My wife and I click on just about every level except for sex. After our last child was born, my advances were increasingly rejected. In an attempt to avoid pressuring her, I stopped initiating. Depression and anger set in. But I was committed to being the "perfect husband," so I did not pressure her, hoping her libido would return. It didn't. After two years, I finally lost it and confronted her. I expected that an open dialogue would improve the situation, but a month passed and she never brought it back up.

I realize that I'm lucky to be happy and fulfilled in just about every area of my life, but I've become fidgety, short-tempered and hypersensitive. I do not want to have an affair and I do not want a divorce. I love her and our children, but I'm at a loss as to what to do. I am mourning the loss of intimacy and connection with another person.

Please Advise Troubled Husband

I'll get to you in a minute, PATH, but first …

MTV has elected to speed the moral collapse of the United States by putting me on television. My upcoming sex-advice program is tentatively titled Savage U, and it represents MTV's first foray into non-music-video programming. This news has upset not only my son, who has been in the MTV stage of his development for roughly three years, but also Maggie Gallagher, the head of the National Organization for Marriage, who has been stuck in the raving-bigot stage of her development for nearly three decades.

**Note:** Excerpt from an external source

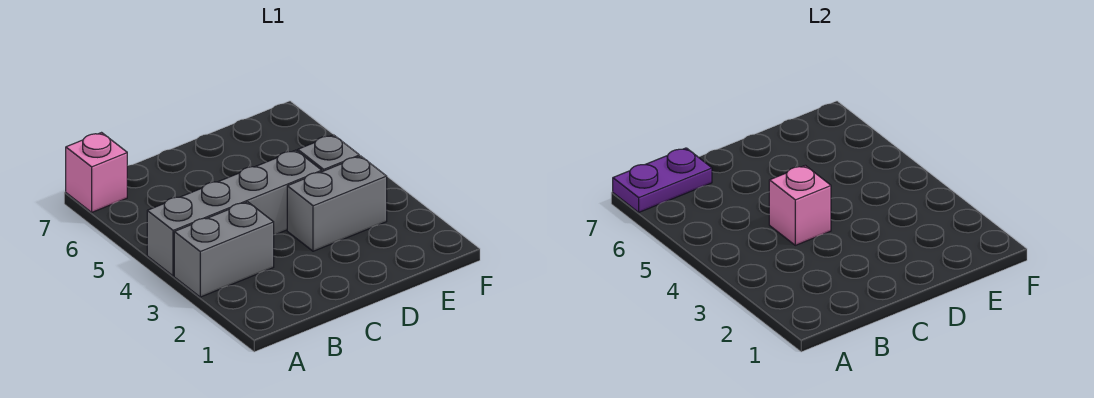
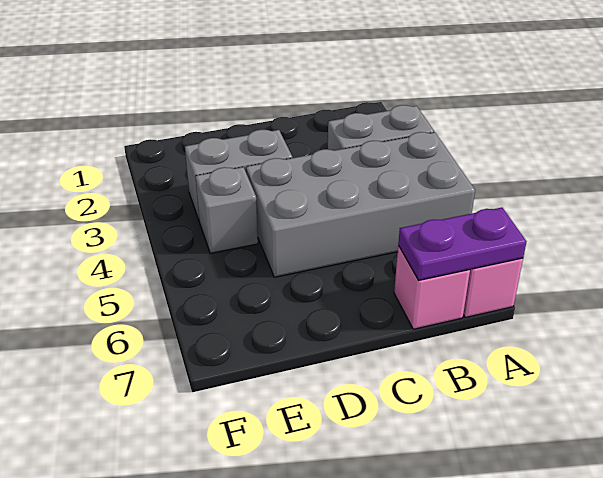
grey 1x4 brick [147,150,322,276] -> grey 2x4 brick [246,132,475,277]
pink 1x1 brick [769,165,831,245] -> pink 1x1 brick moved to [394,246,470,329]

"Renowned sex columnist Dan Savage, who is an openly gay man," Gallagher wrote on her blog, "will be taking his popular sex and relationship advice column to MTV in a show appropriately called Savage U where he intends to educate your college student about the importance of honesty over just about anything else, including fidelity."

Gallagher, who once had a child out of wedlock, speaks for the fidelity-over-anything-else crowd. Now, some people are capable of abstaining before marriage and being faithful to one partner for life — some people, but not Maggie — but these people represent a tiny minority of sexually active adults. And while those who make this aberrant lifestyle choice should not be discriminated against, the rest of us should be free to engage in grown-up conversations about sex and desire and the more reality-friendly ways in which we define fidelity without being shouted down by the monogamously correct.

"The possibility of taming one's sexual desire for the sake of another, or of a vow, is not in the Savage moral imagination," says Gallagher. "Libido will have out, and honesty about that is the best policy."

The possibility of taming one's sexual desire for the sake of another most definitely exists within the Savage moral imagination. I frequently discuss the "price of admission," that is, the personal sacrifices, large and small, that make long-term relationships possible.

Yes, libido will have out — but "libido will have out" doesn't translate into "Dan 'Doesn't Fuck Women' Savage says anything and everything goes." Two people in a long-term, committed relationship should be open and honest with each other about their sexual interests, turn-ons, drives, etc., because, yes, libido will have out.

Openness and honesty don't automatically translate into everyone gets everything everyone wants. Not all needs can be met. But there are times when monogamy can destroy an otherwise decent marriage.

Take PATH's marriage. If his wife doesn't come around this couple is surely headed for divorce. PATH is not only feeling depressed and resentful, he's also contemplating an affair. Sooner or later, he's going to cheat or walk. But this marriage, a marriage that works on every other level, could be saved if Mr. and Mrs. PATH were encouraged to openly and honestly discuss their sexual needs and their sexual disconnect. If Mrs. PATH is done with sex, Mr. and Mrs. PATH should be encouraged to come to a reasonable, mutually agreeable accommodation, one that allows for Mr. PATH to get his needs met elsewhere if that's what he needs to stay sane and stay married.

I'm not sure what to call someone who places a higher value on preserving monogamy within a particular marriage over preserving that marriage itself, Maggie, but I wouldn't call that person a defender of marriage.